California lawmakers, some of whom long ago demonstrated that they don’t understand why housing is so expensive across the state, continue to show that they have no idea how to fix the problem.
Consider, for instance, the plan being moved ahead by Assemblyman Marc Levine, a Marin Democrat. He wants to raise the state’s corporate tax rate a full percentage point, from 8.84 percent to 9.84 percent, on companies that employ at least 500 workers. The tax hike is projected to increase revenues about $500 million a year. Those dollars would be dedicated to “building affordable housing.”
So, the magic thinking is that higher taxes will somehow increase the state’s housing stock.

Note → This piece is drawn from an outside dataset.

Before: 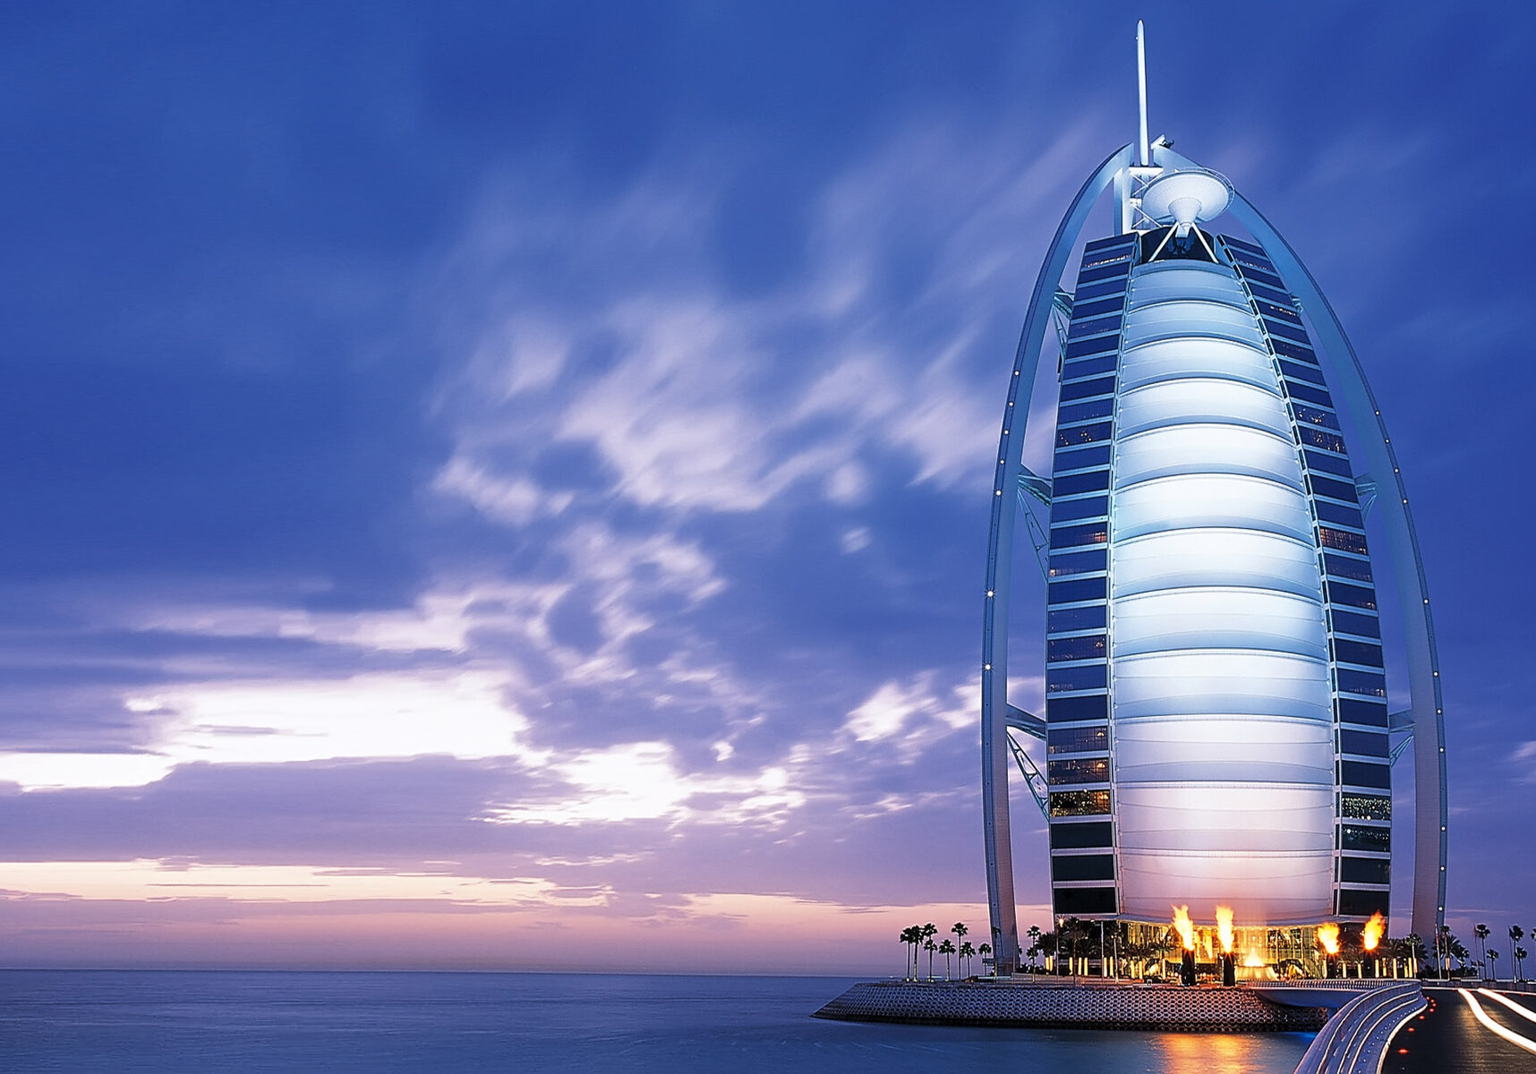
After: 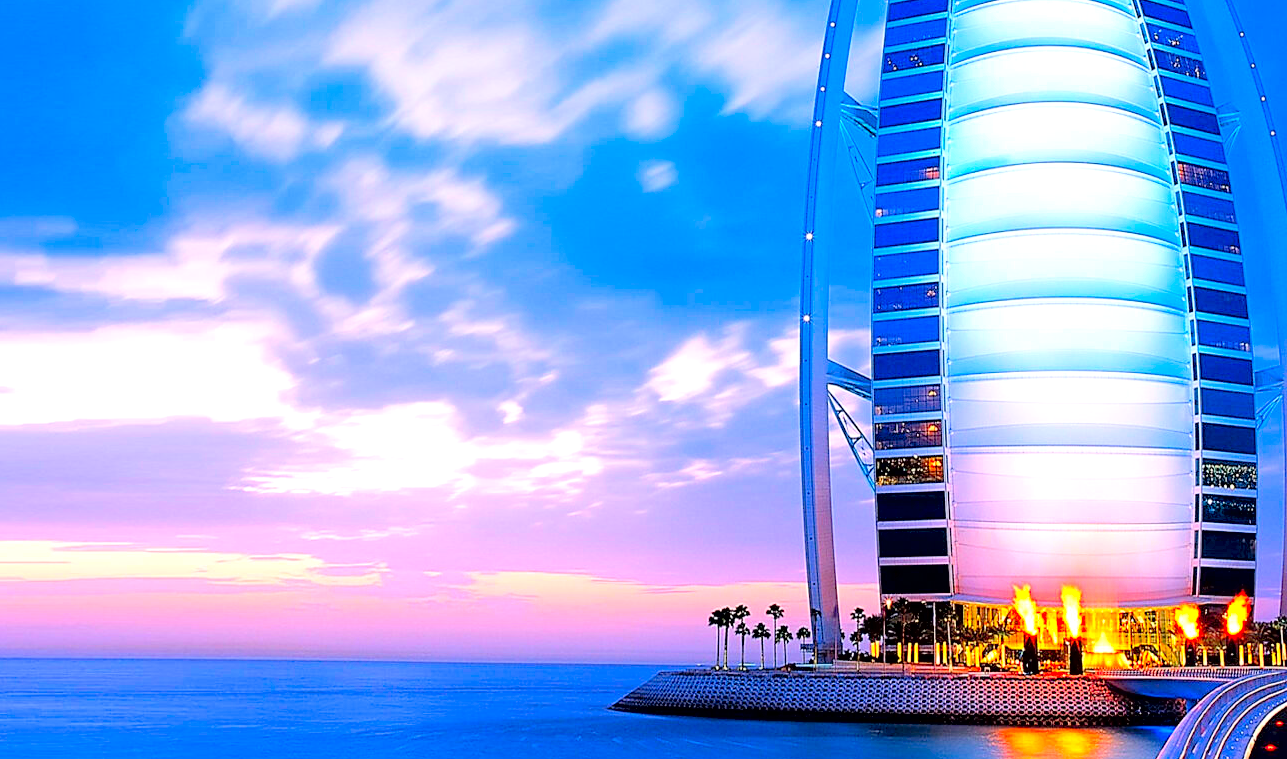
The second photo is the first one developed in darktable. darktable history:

For the record, at least four of the 10 largest homebuilding companies in the country are headquartered in California, including KB Home, TRI Pointe Homes, William Lyon Homes, and Shea Homes, and will be subject to Levine’s higher tax because they have more than 500 employees. Hiking taxes on the businesses that build homes doesn’t seem like a smart move.
Neither does creating a half-billion-dollar government-controlled fund to boost affordable housing. It’s just another government intervention that will have the opposite of its intended effect.
Lawmakers need to understand that decades of well-intended yet ill-thought-out public policy has caused the housing crisis. The only way to reverse the damage is to allow the market to work. Let free-market forces produce the incentives to build. It should be clear by now that more government is what brought this on.
This isn’t Levine’s first attempt to improve the housing crisis with legislation that will make it worse. He was also the force behind a special exemption that will allow limits on homebuilding to continue in Marin County. In other words, the sort of housing that’s needed most to make up the state’s shortage will be restricted in Marin.
Of course, that’s what the moneyed residents of Marin want. They’re comfortable in their exclusive enclave where the median price of a home is $1.27 million. Building affordable, high-rise apartments would only draw those they see as undesirables inside their swanky borders. They wouldn’t want the low- and modest-income folks who work for them living among them, too.
Kerry Jackson is a fellow with the Center for California Reform at the Pacific Research Institute.